Let $f$ and $g$ be the functions defined by $f(x)=x+2$ and $g(x)=(x^2)−a$, where $a$ is a positive constant. What are all values of $a$ for which the graphs of $f$ and $g$ have exactly one point of intersection?
The solution for this is supposed to be $a > 4$.
I've been agonizing over proving this for days.

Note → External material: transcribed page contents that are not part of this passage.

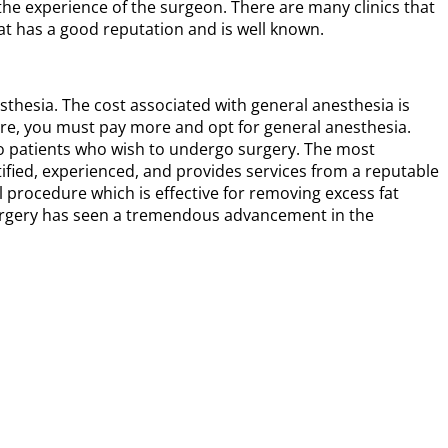
the experience of the surgeon. There are many clinics that
hat has a good reputation and is well known.
thesia. The cost associated with general anesthesia is
ure, you must pay more and opt for general anesthesia.
to patients who wish to undergo surgery. The most
tified, experienced, and provides services from a reputable
al procedure which is effective for removing excess fat
n surgery has seen a tremendous advancement in the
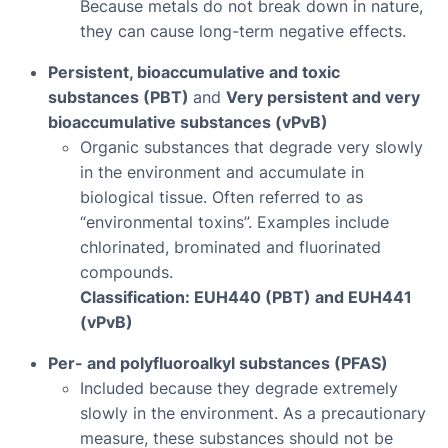
Because metals do not break down in nature,
they can cause long-term negative effects.
Persistent, bioaccumulative and toxic
substances (PBT)
and
Very persistent and very
bioaccumulative substances (vPvB)
Organic substances that degrade very slowly
in the environment and accumulate in
biological tissue. Often referred to as
“environmental toxins”. Examples include
chlorinated, brominated and fluorinated
compounds.
Classification: EUH440 (PBT) and EUH441
(vPvB)
Per- and polyfluoroalkyl substances (PFAS)
Included because they degrade extremely
slowly in the environment. As a precautionary
measure, these substances should not be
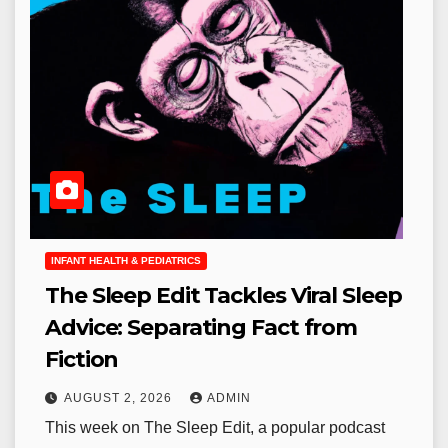
INFANT HEALTH & PEDIATRICS
The Sleep Edit Tackles Viral Sleep
Advice: Separating Fact from
Fiction
AUGUST 2, 2026
ADMIN
This week on The Sleep Edit, a popular podcast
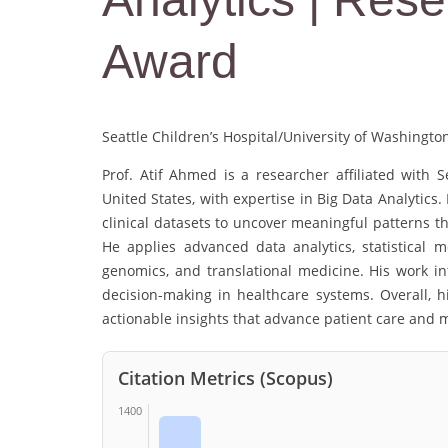
Award
Seattle Children’s Hospital/University of Washingto
Prof. Atif Ahmed is a researcher affiliated with S
United States, with expertise in Big Data Analytics
clinical datasets to uncover meaningful patterns t
He applies advanced data analytics, statistical 
genomics, and translational medicine. His work in
decision-making in healthcare systems. Overall, 
actionable insights that advance patient care and 
Citation Metrics (Scopus)
1400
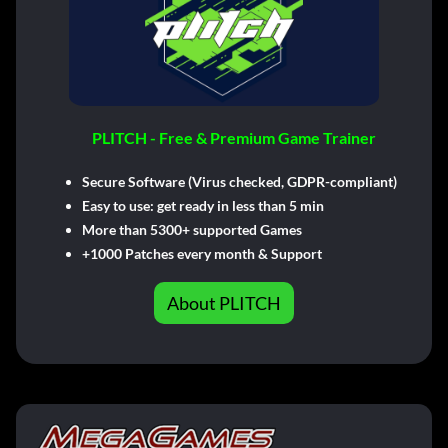
PLITCH - Free & Premium Game Trainer
Secure Software (Virus checked, GDPR-compliant)
Easy to use: get ready in less than 5 min
More than 5300+ supported Games
+1000 Patches every month & Support
About PLITCH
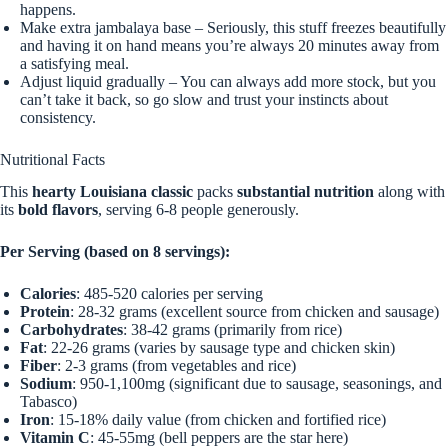
happens.
Make extra jambalaya base – Seriously, this stuff freezes beautifully
and having it on hand means you’re always 20 minutes away from
a satisfying meal.
Adjust liquid gradually – You can always add more stock, but you
can’t take it back, so go slow and trust your instincts about
consistency.
Nutritional Facts
This
hearty Louisiana classic
packs
substantial nutrition
along with
its
bold flavors
, serving 6-8 people generously.
Per Serving (based on 8 servings):
Calories
: 485-520 calories per serving
Protein
: 28-32 grams (excellent source from chicken and sausage)
Carbohydrates
: 38-42 grams (primarily from rice)
Fat
: 22-26 grams (varies by sausage type and chicken skin)
Fiber
: 2-3 grams (from vegetables and rice)
Sodium
: 950-1,100mg (significant due to sausage, seasonings, and
Tabasco)
Iron
: 15-18% daily value (from chicken and fortified rice)
Vitamin C
: 45-55mg (bell peppers are the star here)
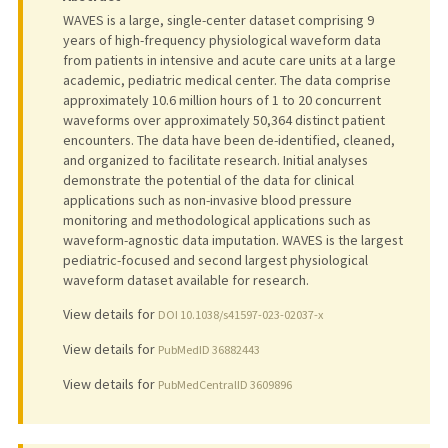
WAVES is a large, single-center dataset comprising 9
years of high-frequency physiological waveform data
from patients in intensive and acute care units at a large
academic, pediatric medical center. The data comprise
approximately 10.6 million hours of 1 to 20 concurrent
waveforms over approximately 50,364 distinct patient
encounters. The data have been de-identified, cleaned,
and organized to facilitate research. Initial analyses
demonstrate the potential of the data for clinical
applications such as non-invasive blood pressure
monitoring and methodological applications such as
waveform-agnostic data imputation. WAVES is the largest
pediatric-focused and second largest physiological
waveform dataset available for research.
View details for
DOI 10.1038/s41597-023-02037-x
View details for
PubMedID 36882443
View details for
PubMedCentralID 3609896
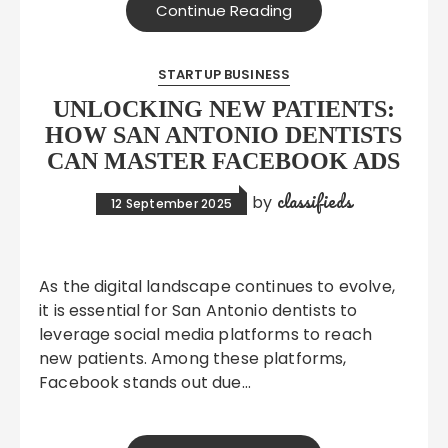
Continue Reading
STARTUP BUSINESS
UNLOCKING NEW PATIENTS:
HOW SAN ANTONIO DENTISTS
CAN MASTER FACEBOOK ADS
classifieds
by
12 September 2025
As the digital landscape continues to evolve,
it is essential for San Antonio dentists to
leverage social media platforms to reach
new patients. Among these platforms,
Facebook stands out due…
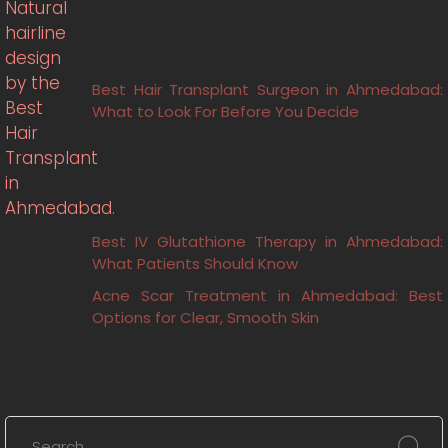
Best Hair Transplant Surgeon in Ahmedabad:
What to Look For Before You Decide
Best IV Glutathione Therapy in Ahmedabad:
What Patients Should Know
Acne Scar Treatment in Ahmedabad: Best
Options for Clear, Smooth Skin
Search
for:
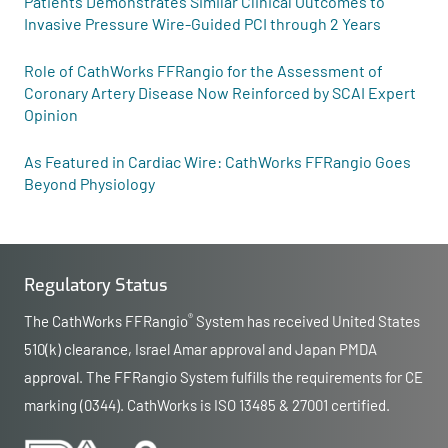
Patients Demonstrates Similar Clinical Outcomes to
Invasive Pressure Wire-Guided PCI through 2 Years
Role of CathWorks FFRangio for the Assessment of
Coronary Artery Disease Now Reinforced by SCAI Expert
Opinion
As Featured in Cardiac Wire: CathWorks FFRangio Goes
Beyond Physiology
Regulatory Status
®
The CathWorks FFRangio
System has received United States
510(k) clearance, Israel Amar approval and Japan PMDA
approval. The FFRangio System fulfills the requirements for CE
marking (0344). CathWorks is ISO 13485 & 27001 certified.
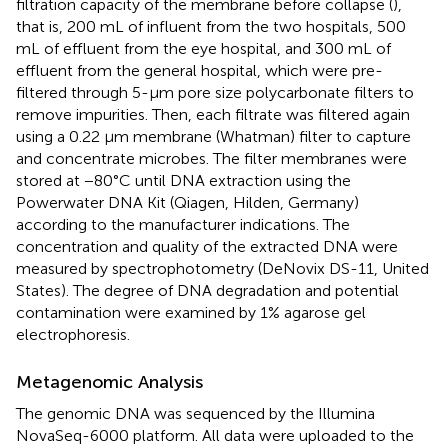
filtration capacity of the membrane before collapse (
),
that is, 200 mL of influent from the two hospitals, 500
mL of effluent from the eye hospital, and 300 mL of
effluent from the general hospital, which were pre-
filtered through 5-μm pore size polycarbonate filters to
remove impurities. Then, each filtrate was filtered again
using a 0.22 μm membrane (Whatman) filter to capture
and concentrate microbes. The filter membranes were
stored at −80°C until DNA extraction using the
Powerwater DNA Kit (Qiagen, Hilden, Germany)
according to the manufacturer indications. The
concentration and quality of the extracted DNA were
measured by spectrophotometry (DeNovix DS-11, United
States). The degree of DNA degradation and potential
contamination were examined by 1% agarose gel
electrophoresis.
Metagenomic Analysis
The genomic DNA was sequenced by the Illumina
NovaSeq-6000 platform. All data were uploaded to the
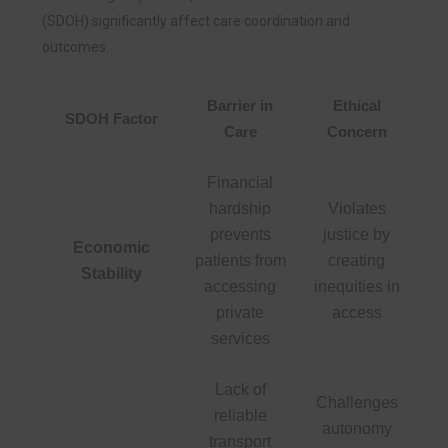
(SDOH) significantly affect care coordination and
outcomes.
Barrier in
Ethical
SDOH Factor
Care
Concern
Financial
hardship
Violates
prevents
justice by
Economic
patients from
creating
Stability
accessing
inequities in
private
access
services
Lack of
Challenges
reliable
autonomy
transport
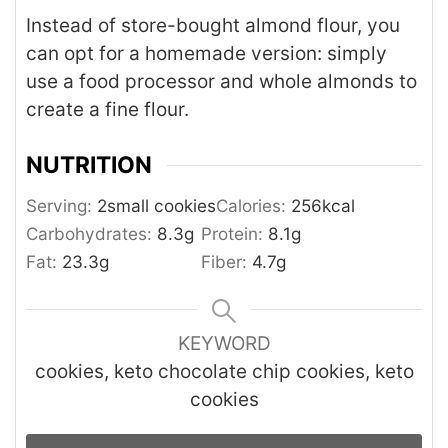
Instead of store-bought almond flour, you
can opt for a homemade version: simply
use a food processor and whole almonds to
create a fine flour.
NUTRITION
Serving:
2
small cookies
Calories:
256
kcal
Carbohydrates:
8.3
g
Protein:
8.1
g
Fat:
23.3
g
Fiber:
4.7
g
KEYWORD
cookies, keto chocolate chip cookies, keto
cookies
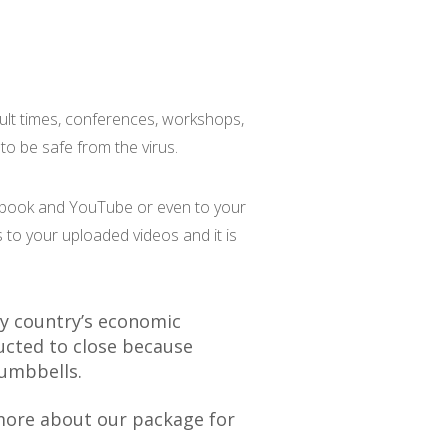
cult times, conferences, workshops,
o be safe from the virus.
cebook and YouTube or even to your
 to your uploaded videos and it is
y country’s economic
ucted to close because
dumbbells.
ore about our package for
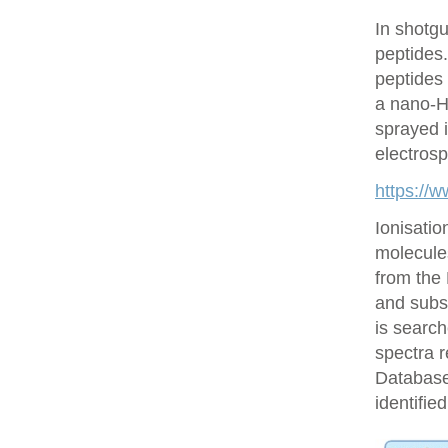
In shotgu
peptides
peptides 
a nano-H
sprayed i
electrosp
https://
Ionisatio
molecule
from the
and subs
is searc
spectra r
Database 
identifie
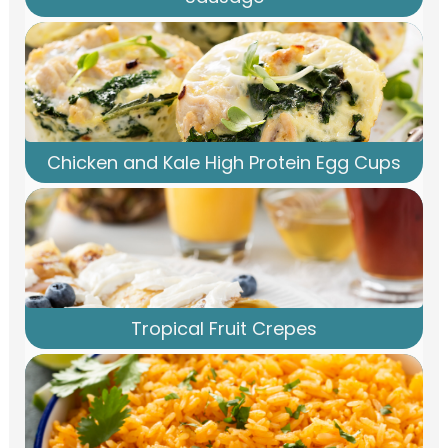
Chicken and Kale High Protein Egg Cups
Tropical Fruit Crepes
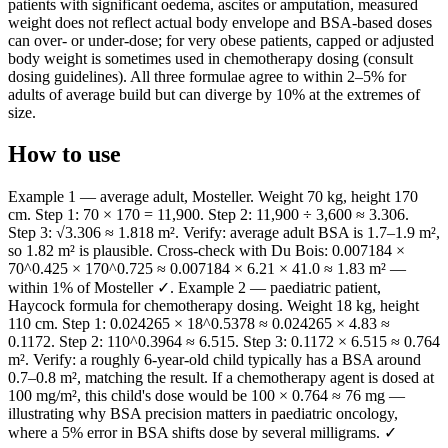
patients with significant oedema, ascites or amputation, measured
weight does not reflect actual body envelope and BSA-based doses
can over- or under-dose; for very obese patients, capped or adjusted
body weight is sometimes used in chemotherapy dosing (consult
dosing guidelines). All three formulae agree to within 2–5% for
adults of average build but can diverge by 10% at the extremes of
size.
How to use
Example 1 — average adult, Mosteller. Weight 70 kg, height 170
cm. Step 1: 70 × 170 = 11,900. Step 2: 11,900 ÷ 3,600 ≈ 3.306.
Step 3: √3.306 ≈ 1.818 m². Verify: average adult BSA is 1.7–1.9 m²,
so 1.82 m² is plausible. Cross-check with Du Bois: 0.007184 ×
70^0.425 × 170^0.725 ≈ 0.007184 × 6.21 × 41.0 ≈ 1.83 m² —
within 1% of Mosteller ✓. Example 2 — paediatric patient,
Haycock formula for chemotherapy dosing. Weight 18 kg, height
110 cm. Step 1: 0.024265 × 18^0.5378 ≈ 0.024265 × 4.83 ≈
0.1172. Step 2: 110^0.3964 ≈ 6.515. Step 3: 0.1172 × 6.515 ≈ 0.764
m². Verify: a roughly 6-year-old child typically has a BSA around
0.7–0.8 m², matching the result. If a chemotherapy agent is dosed at
100 mg/m², this child's dose would be 100 × 0.764 ≈ 76 mg —
illustrating why BSA precision matters in paediatric oncology,
where a 5% error in BSA shifts dose by several milligrams. ✓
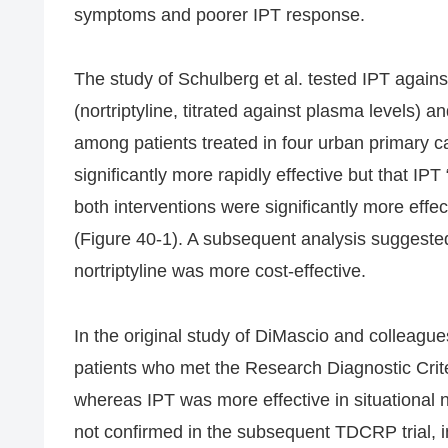
symptoms and poorer IPT response.
The study of Schulberg et al. tested IPT again
(nortriptyline, titrated against plasma levels) 
among patients treated in four urban primary car
significantly more rapidly effective but that IPT 
both interventions were significantly more effec
(Figure 40-1). A subsequent analysis suggeste
nortriptyline was more cost-effective.
In the original study of DiMascio and colleague
patients who met the Research Diagnostic Cri
whereas IPT was more effective in situationa
not confirmed in the subsequent TDCRP trial,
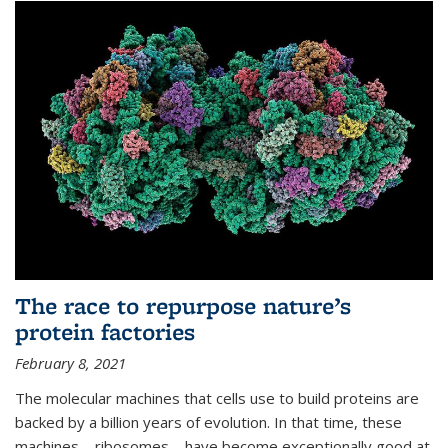
The race to repurpose nature’s
protein factories
February 8, 2021
The molecular machines that cells use to build proteins are
backed by a billion years of evolution. In that time, these
machines—ribosomes—have become exceptionally good at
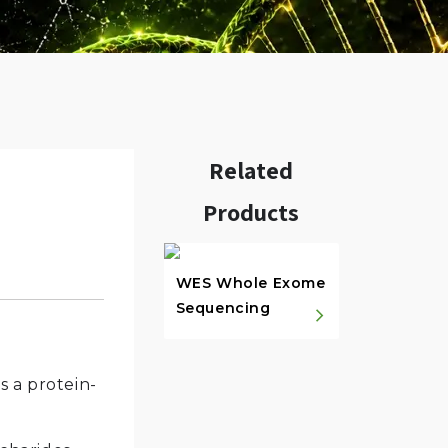
Related
Products
w.
WES Whole Exome
Sequencing
 a protein-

I'm positive the solution can only be $-(9/4)$.
Here is my proof:
$$ x - 2 = x^2 - a \implies 0 = x^2 - x - 2 - a$$
The discriminant must be zero for this to only have one solution:
$$\begin{align} b^2 - 4ac = 0 &\implies (1^2)-4(1)(-2-a) = 0 \\ &\implies 1 + 8 + 4a = 0 \\ &\implies 9 + 4a = 0 \\ &\implies a = (-9/4) \end{align}$$
If $a$ is a positive constant then the parabola of $x^2$ will be shifted down the Cartesian plane, while the linear $x+2$ will remain above the origin, meaning that a positive $a$ will always result in two solutions in this system.
Why is the correct answer $a > 4$?
So, we are investigating the points of intersection of $f(x) = x+2$ and $g(x) = x^2 -a$ for constant $a$. These can be analogized as the roots to
$$g(x) - f(x) = x^2 - a - x - 2 = x^2 - x + (-a-2) \tag 1$$
To find the roots, we use the quadratic formula here:
$$x = \frac{-(-1) \pm \sqrt{(-1)^2 - 4(1)(-a-2)}}{2(1)} = \frac{1\pm\sqrt{1+4(a+2)}}{2} = \frac{1 \pm \sqrt{4a+9}}{2}$$
When do quadratics have double roots? That is when their discriminant is zero. A double root in this scenario also means that $g(x) - f(x)$ is zero at exactly one point $x$.
Here, clearly, the $a$ that ensures a zero discriminant is $a = -9/4$.
So, in short, your proof is correct.
To further emphasize this, notice the graphs below:
The linear equation is $f$, the blue parabola is $g$ for $a=-9/4$, and the green for $g$ when $a = 5 > 4$.
I'm honestly not sure what could be drawn from $a>4$ or what might have been intended. But regardless, to the question as posed, $a=-9/4$ is correct, and $a>4$ is a mistake.